=== Exercise material ===

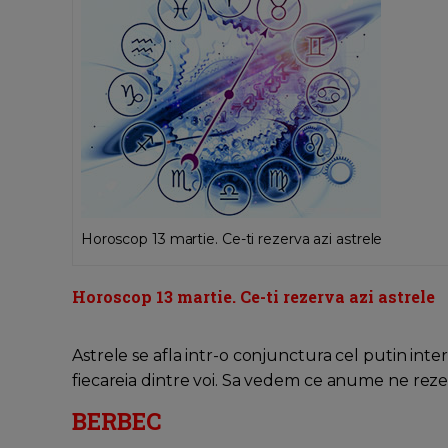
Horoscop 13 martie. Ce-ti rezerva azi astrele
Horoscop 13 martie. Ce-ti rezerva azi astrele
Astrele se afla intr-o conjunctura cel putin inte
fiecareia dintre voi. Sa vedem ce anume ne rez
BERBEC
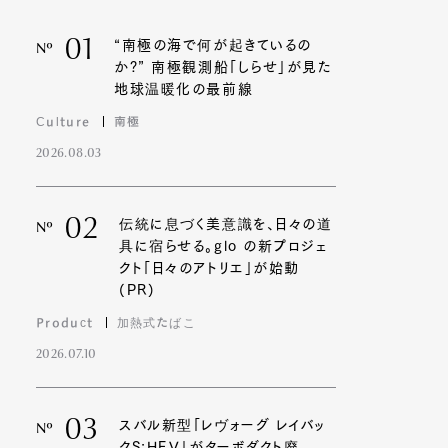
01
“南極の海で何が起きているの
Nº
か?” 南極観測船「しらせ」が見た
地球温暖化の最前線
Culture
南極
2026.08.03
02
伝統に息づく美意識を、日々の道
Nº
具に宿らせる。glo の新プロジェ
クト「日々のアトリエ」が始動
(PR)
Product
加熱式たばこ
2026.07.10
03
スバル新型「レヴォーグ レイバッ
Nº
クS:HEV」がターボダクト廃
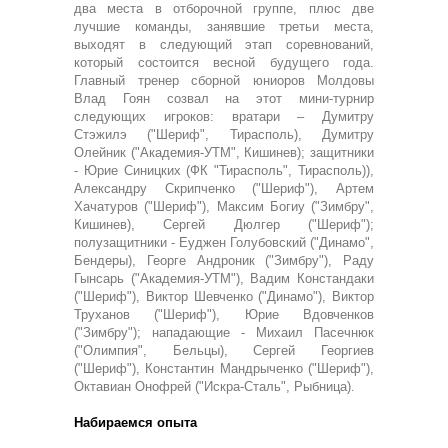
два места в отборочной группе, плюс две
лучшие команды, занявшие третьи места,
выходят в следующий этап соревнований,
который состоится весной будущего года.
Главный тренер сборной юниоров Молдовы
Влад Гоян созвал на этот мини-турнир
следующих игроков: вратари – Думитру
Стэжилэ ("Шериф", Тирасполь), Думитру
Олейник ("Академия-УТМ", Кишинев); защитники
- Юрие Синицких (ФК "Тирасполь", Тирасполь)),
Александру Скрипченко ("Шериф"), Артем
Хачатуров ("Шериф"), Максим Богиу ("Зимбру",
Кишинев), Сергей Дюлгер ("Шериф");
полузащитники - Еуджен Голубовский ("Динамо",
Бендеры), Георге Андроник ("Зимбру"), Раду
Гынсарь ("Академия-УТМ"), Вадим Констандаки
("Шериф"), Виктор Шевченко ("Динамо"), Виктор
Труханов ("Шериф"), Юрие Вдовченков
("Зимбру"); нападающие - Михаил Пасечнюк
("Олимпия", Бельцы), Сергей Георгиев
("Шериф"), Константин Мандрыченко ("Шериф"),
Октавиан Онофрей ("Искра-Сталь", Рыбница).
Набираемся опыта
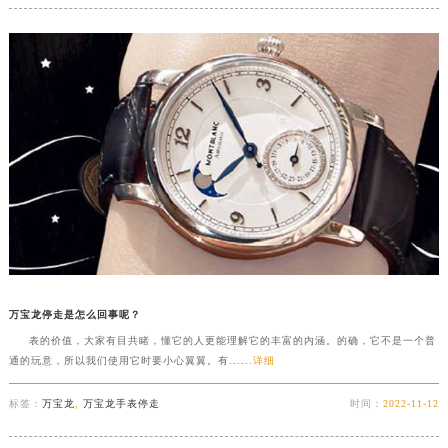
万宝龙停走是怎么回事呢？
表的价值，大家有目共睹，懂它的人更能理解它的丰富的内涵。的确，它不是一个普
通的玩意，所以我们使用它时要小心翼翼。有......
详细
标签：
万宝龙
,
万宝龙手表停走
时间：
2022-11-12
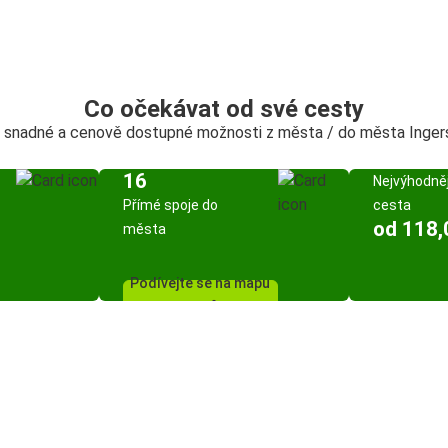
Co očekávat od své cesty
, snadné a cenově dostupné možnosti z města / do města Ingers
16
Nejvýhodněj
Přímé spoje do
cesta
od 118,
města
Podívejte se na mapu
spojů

===
=== Exercise material ===

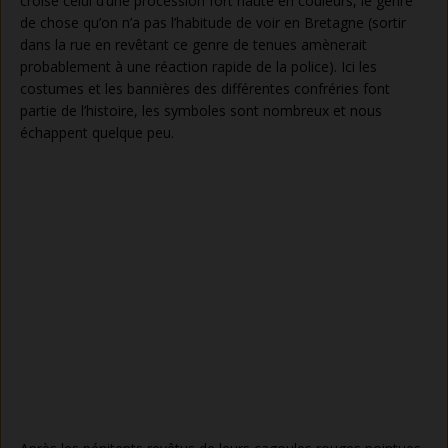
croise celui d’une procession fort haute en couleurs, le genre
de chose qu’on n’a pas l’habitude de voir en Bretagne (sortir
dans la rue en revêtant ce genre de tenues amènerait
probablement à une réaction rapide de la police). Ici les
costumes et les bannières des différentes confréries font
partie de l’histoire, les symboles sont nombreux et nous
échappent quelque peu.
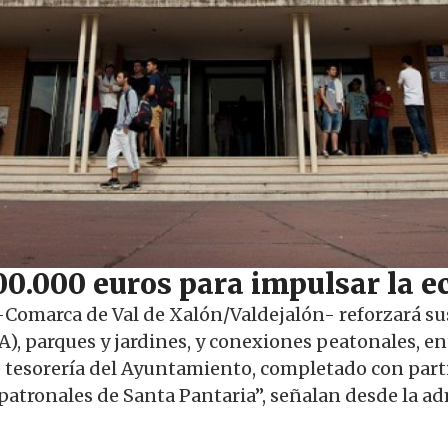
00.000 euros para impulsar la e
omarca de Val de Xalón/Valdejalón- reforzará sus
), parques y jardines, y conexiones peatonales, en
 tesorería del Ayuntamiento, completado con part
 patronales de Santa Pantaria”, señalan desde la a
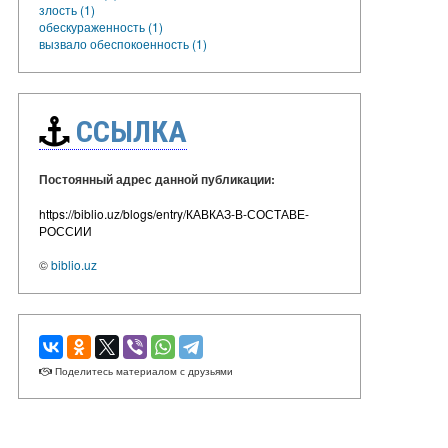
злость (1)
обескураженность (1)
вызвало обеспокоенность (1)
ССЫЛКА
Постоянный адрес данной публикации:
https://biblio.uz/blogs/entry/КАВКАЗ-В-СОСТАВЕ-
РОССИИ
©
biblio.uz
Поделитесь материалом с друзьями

===

## Work order
Transcribe only this stretch of the data: the line with "patronales de Santa", the line with "Поделитесь материалом с друзьями", and every line in between. Leave out the pictures.

## Task result
 patronales de Santa Pantaria”, señalan desde la a
злость (1)
обескураженность (1)
вызвало обеспокоенность (1)
ССЫЛКА
Постоянный адрес данной публикации:
https://biblio.uz/blogs/entry/КАВКАЗ-В-СОСТАВЕ-
РОССИИ
©
biblio.uz
Поделитесь материалом с друзьями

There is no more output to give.